Engkaulah busur asal anakmu,
anak panah hidup, melesat pergi.
Sang Pemanah membidik sasaran keabadian,
Dia merentangkanmu dengan kuasaNya,
hingga anak panah itu melesat jauh dan cepat.
-Kahlil Gibran
Apa anda ikut berbahagian setelah membaca ceritaku ini? Aku harap begitu. Karena aku ingin menceritakan kebahagiaanku. Kebahagiaan sehari-hari, mungkin juga remeh-temeh, kebahagiaan ketika dihadapanku, mungkin juga dalam hirup nafasku, mengalir seperti sungai bening menyegarkan untuk sampai pada muara.
Yang ingin aku ceritakan tidak jauh dari rumahku, dari keluargaku. Rumah yang berdiri di desa Pandanlandung, Kecamatan Wagir, Kabupaten Malang. Desa yang ibaratnya satu langkah saja sudah masuk kota Malang. Di depan rumah berdiri bangunan berbentuk joglo. Tidak terlalu luas. Empat meter kali enam meter, kalau dipanjangkan dengan halaman tetangga (masih saudara) menjadi 10 meter. Di joglo ini sehari-hari tidak ada sepinya.

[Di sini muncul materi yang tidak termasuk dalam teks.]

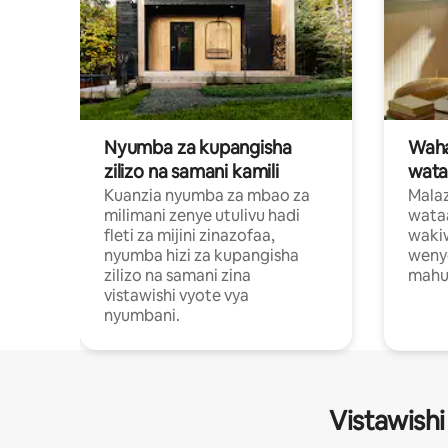
Nyumba za kupangisha
Waham
zilizo na samani kamili
wata
Kuanzia nyumba za mbao za
Malaz
milimani zenye utulivu hadi
wata
fleti za mijini zinazofaa,
wakiw
nyumba hizi za kupangisha
weny
zilizo na samani zina
mahus
vistawishi vyote vya
nyumbani.
Vistawishi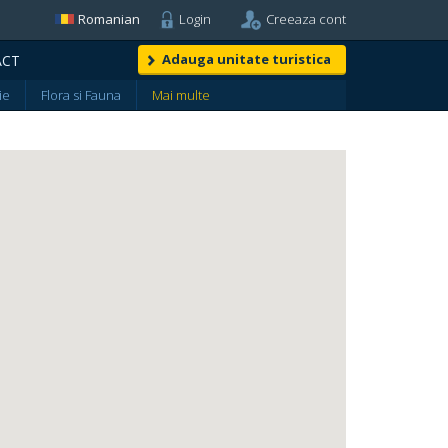
Romanian
Login
Creeaza cont
Adauga unitate turistica
ACT
ie
Flora si Fauna
Mai multe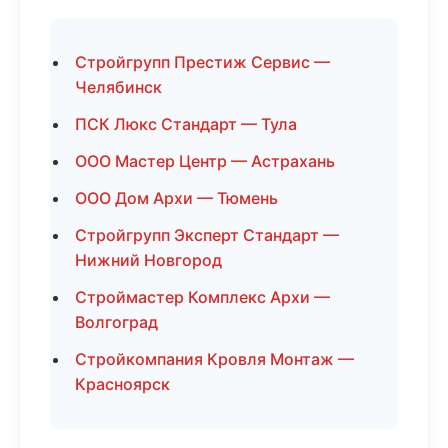
Стройгрупп Престиж Сервис —
Челябинск
ПСК Люкс Стандарт — Тула
ООО Мастер Центр — Астрахань
ООО Дом Архи — Тюмень
Стройгрупп Эксперт Стандарт —
Нижний Новгород
Строймастер Комплекс Архи —
Волгоград
Стройкомпания Кровля Монтаж —
Красноярск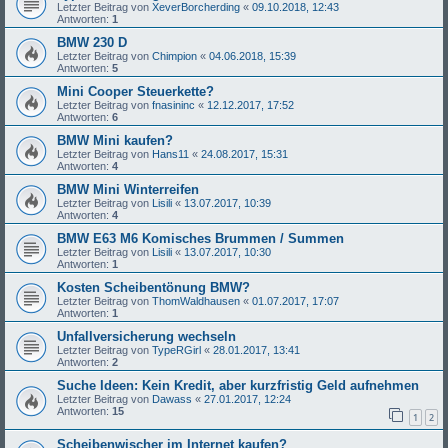
Letzter Beitrag von
XeverBorcherding
«
09.10.2018, 12:43
Antworten:
1
BMW 230 D
Letzter Beitrag von
Chimpion
«
04.06.2018, 15:39
Antworten:
5
Mini Cooper Steuerkette?
Letzter Beitrag von
fnasininc
«
12.12.2017, 17:52
Antworten:
6
BMW Mini kaufen?
Letzter Beitrag von
Hans11
«
24.08.2017, 15:31
Antworten:
4
BMW Mini Winterreifen
Letzter Beitrag von
Lisili
«
13.07.2017, 10:39
Antworten:
4
BMW E63 M6 Komisches Brummen / Summen
Letzter Beitrag von
Lisili
«
13.07.2017, 10:30
Antworten:
1
Kosten Scheibentönung BMW?
Letzter Beitrag von
ThomWaldhausen
«
01.07.2017, 17:07
Antworten:
1
Unfallversicherung wechseln
Letzter Beitrag von
TypeRGirl
«
28.01.2017, 13:41
Antworten:
2
Suche Ideen: Kein Kredit, aber kurzfristig Geld aufnehmen
Letzter Beitrag von
Dawass
«
27.01.2017, 12:24
Antworten:
15
1
2
Scheibenwischer im Internet kaufen?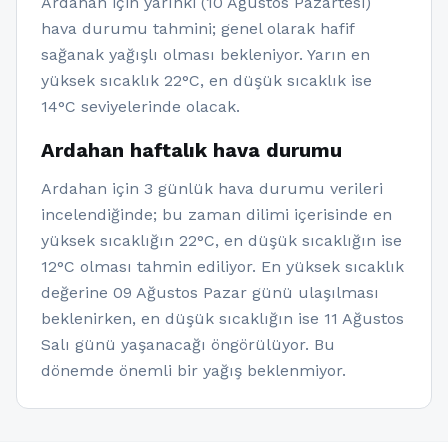
Ardahan için yarınki (10 Ağustos Pazartesi)
hava durumu tahmini; genel olarak hafif
sağanak yağışlı olması bekleniyor. Yarın en
yüksek sıcaklık 22°C, en düşük sıcaklık ise
14°C seviyelerinde olacak.
Ardahan haftalık hava durumu
Ardahan için 3 günlük hava durumu verileri
incelendiğinde; bu zaman dilimi içerisinde en
yüksek sıcaklığın 22°C, en düşük sıcaklığın ise
12°C olması tahmin ediliyor. En yüksek sıcaklık
değerine 09 Ağustos Pazar günü ulaşılması
beklenirken, en düşük sıcaklığın ise 11 Ağustos
Salı günü yaşanacağı öngörülüyor. Bu
dönemde önemli bir yağış beklenmiyor.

Setiap hari Senin sampai Jum'at ada anak-anak bimbingan belajar. Hari Sabtu dan Minggu ada kegiatan anak-anak Kelompok Bermain dan Belajar "Pelangi" (KBB-Pelangi). Kalau hari Minggu pagi ada ibu-ibu latihan menjahit. Anak-anak muda sering "nongkrong" untuk kegiatan kepemudaan. Kerap juga dipakai diskusi tentang desa.
Kaitanya dengan kegiatan anak-anak dan ibu-ibu itu, diam-diam aku merasa kagum pada anak-anak dan istri. Istri lebih banyak berperan sebagai pembimbing. Anakku yang pertama Annisa (Icha) terlibat dalam banyak kegiatan anak-anak dan ibu. Juga anakku yang kedua Salsabilah (Lala), membantu kakak dan ibunya.
Icha lebih banyak mengurusi anak-anak untuk bimbingan belajar, dan melatih menari. Ia membimbing anak-anak untuk belajar bagi yang tidak bisa ditanganai ibu dan adiknya. Itu pekerjaan yang tidak terlalu sulit. Karena, ia pasti menguasai pelajaran anak-anak SD. Icha usianya 20 tahun, mahasiswi perguruan tinggi negeri di Malang. Siapa saja yang datang untuk belajar bisa ia tangani. Tidak ada motifasi sebagai pekerjaan, ia mencurahkan diri untuk membantu anak-anak.
Yang membuat aku kagum dan bahagia, ia juga melatih anak-anak menari. Ia mengajari mereka dengan sabar, memberi contoh gerakan, dan sesekali memperbaiki gerakan yang salah. Ia bukan seorang penari profesional, bahkan belajar menari formalpun tidak pernah.
Cobalah dirunut, ia mahasiswi akutansi, sekolah SMA-nya sekolah agama (MAN-Madrasah Aliah Negeri). Bahkan, ketika SD kegiatanya di bidang olah raga renang. Ia ikut sebuah club renang di Malang. Sering lomba keluar kota tiga sampai lima hari. Lantas, dimana ia belajar menari?
Ia belajar menari hanya dengan melihat di video, kemudian menirukan, dan mempraktekannya untuk melatih anak-anak. Hasil tariannya tidak sesempurna penari atau pelatih tari profesional. Tetapi, membuat anak-anak percaya diri untuk tampil di depan umum dengan memakai kostum tari, bagiku itu hasil yang membanggakan.
Seperti seorang pelatih sanggar profesional, Icha juga mengurusi pernik-pernik kebutuhan menari. Ia memilihkan, mencarikan kostum yang cocok untuk tariannya, dan merias anak-anak. Maka, ia menjadi kerap berhubungan dengan tempat-tempat persewaan kostum.